--- Start ---

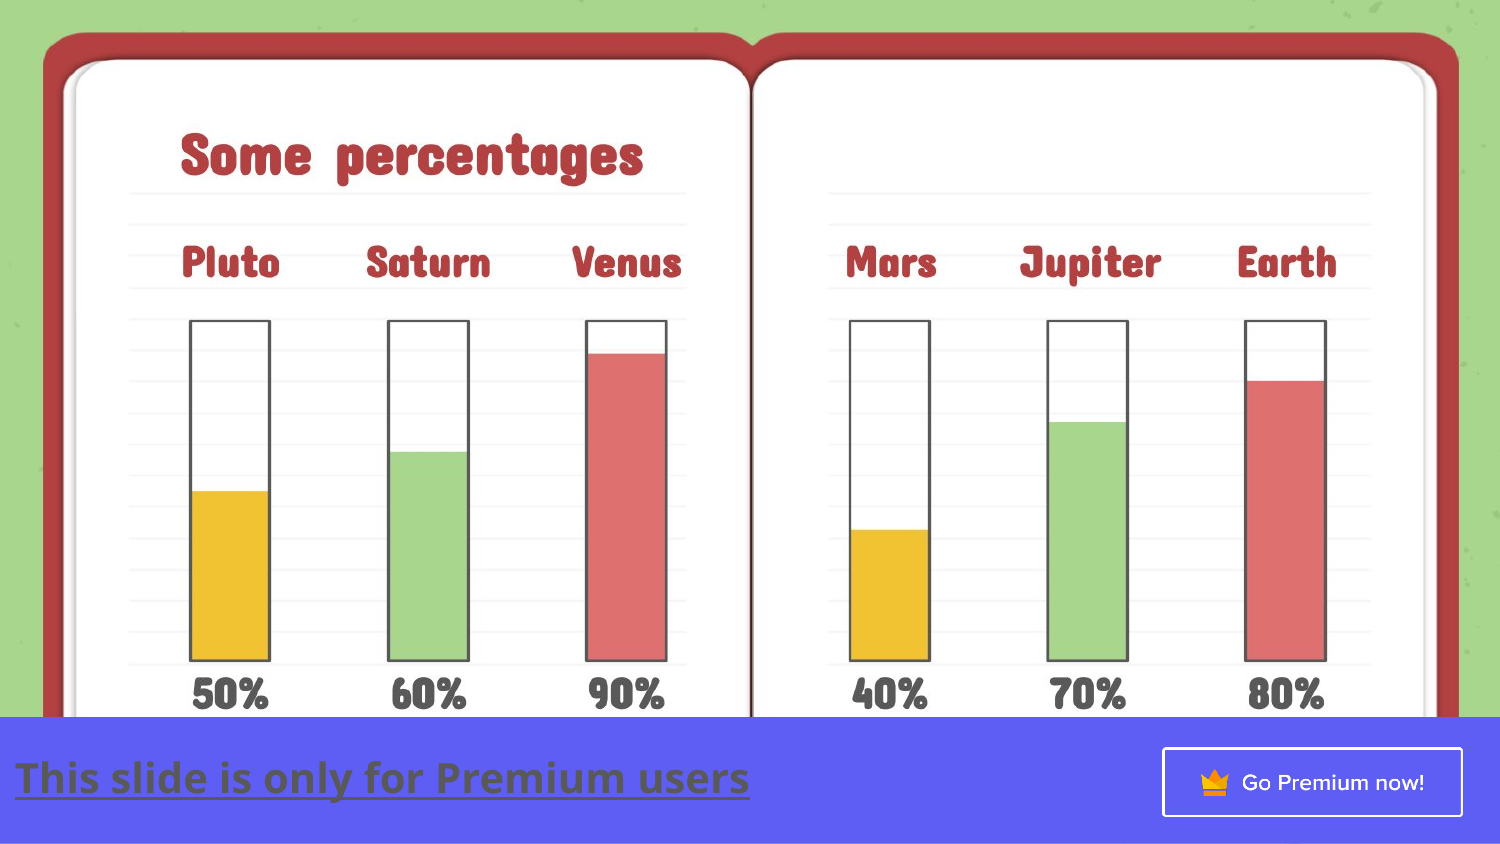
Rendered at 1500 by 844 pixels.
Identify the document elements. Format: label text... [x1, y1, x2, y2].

text_box This slide is only for Premium users [0, 717, 1500, 844]
picture [0, 0, 1500, 717]
picture [1162, 747, 1463, 817]
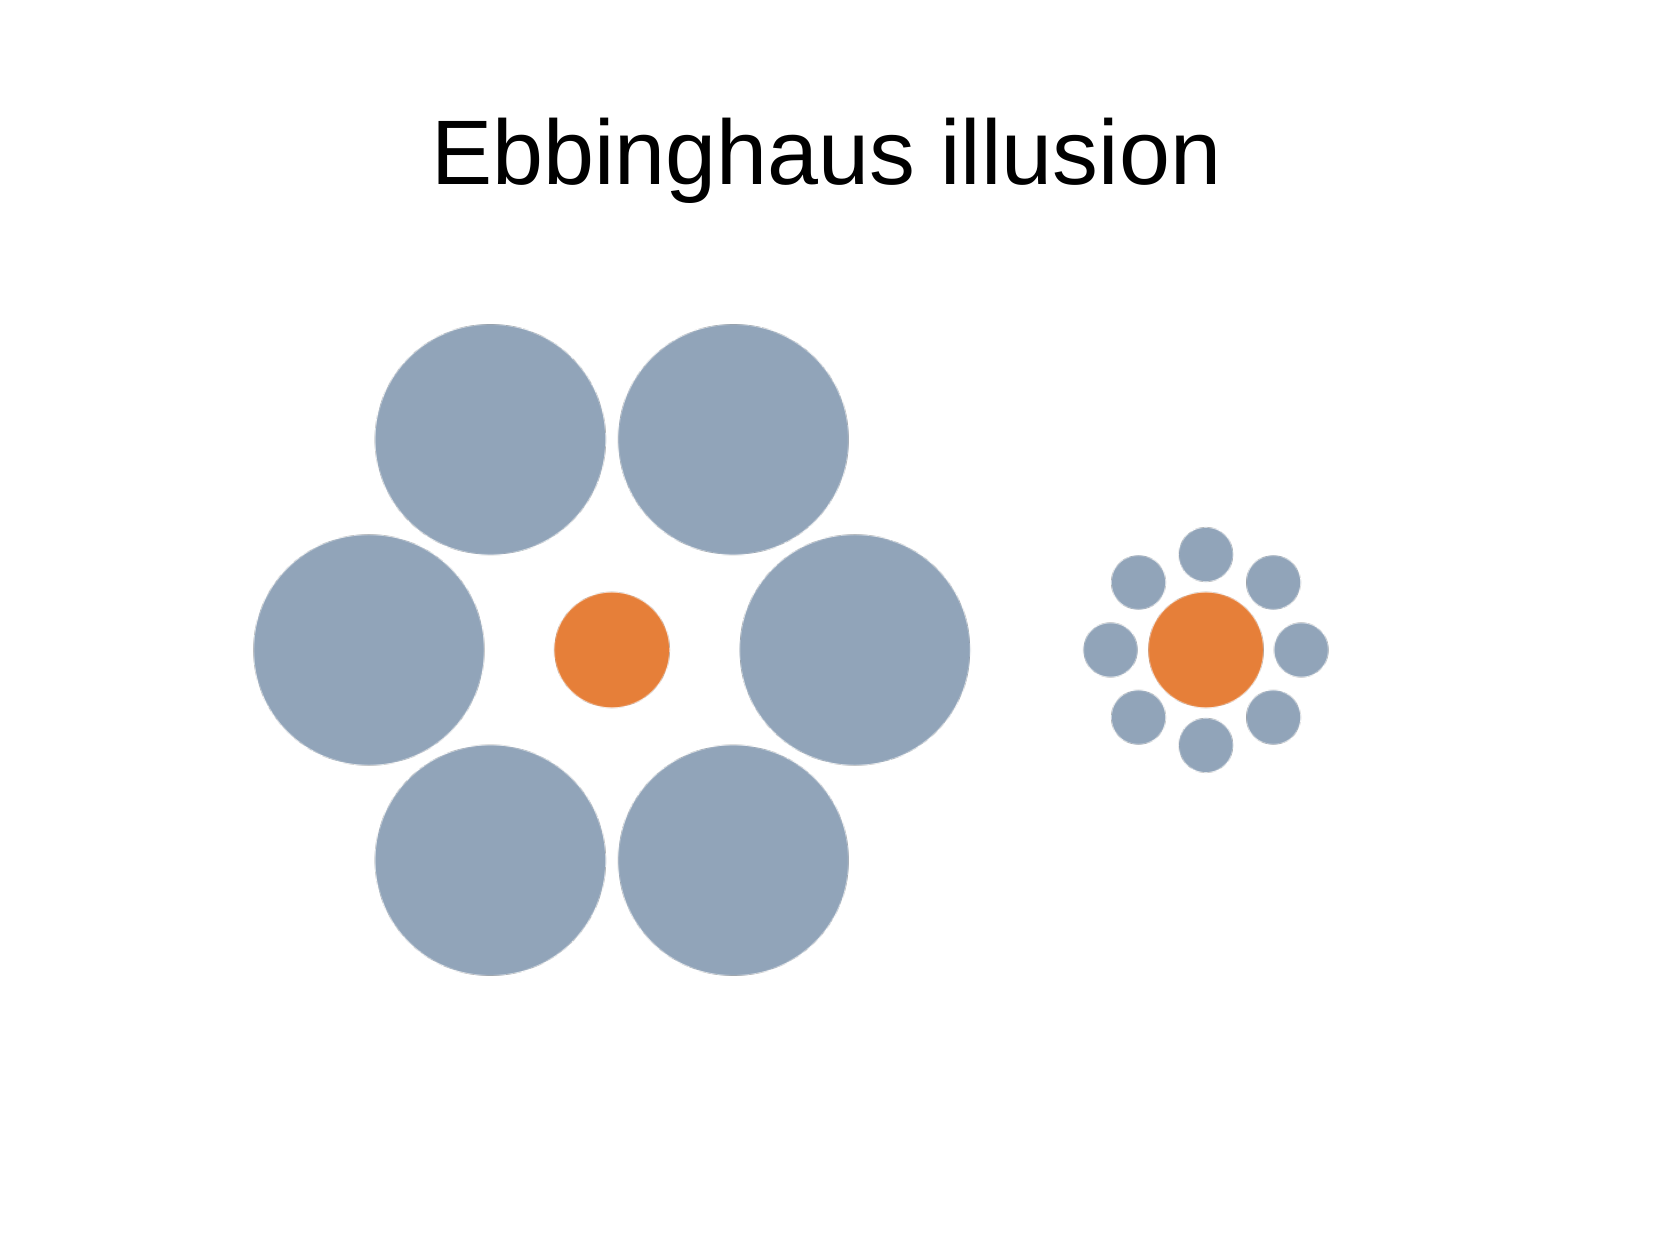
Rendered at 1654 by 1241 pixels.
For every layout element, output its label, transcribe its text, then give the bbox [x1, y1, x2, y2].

title Ebbinghaus illusion [82, 49, 1571, 257]
picture [225, 290, 1395, 1010]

--- End ---

Given exercise:
Return each line of the listing above verbatim, omitting the pictures.

Result of this exercise:
Rendered at 1500 by 844 pixels.
Identify the document elements. Format: label text... [x1, y1, x2, y2].

text_box This slide is only for Premium users [0, 717, 1500, 844]
picture [0, 0, 1500, 717]
picture [1162, 747, 1463, 817]
Rendered at 1654 by 1241 pixels.
For every layout element, output its label, transcribe its text, then give the bbox [x1, y1, x2, y2].

title Ebbinghaus illusion [82, 49, 1571, 257]
picture [225, 290, 1395, 1010]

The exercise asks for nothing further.